Dataset records:
..............................

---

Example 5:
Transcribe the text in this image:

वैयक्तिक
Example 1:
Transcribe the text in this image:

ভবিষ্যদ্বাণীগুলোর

..............................

WHAT YOU WILL DO:
Reproduce the data shown above in its entirety, keeping each word as it is.

EXERCISE OUTPUT:
---

Example 5:
Transcribe the text in this image:

वैयक्तिक
Example 1:
Transcribe the text in this image:

ভবিষ্যদ্বাণীগুলোর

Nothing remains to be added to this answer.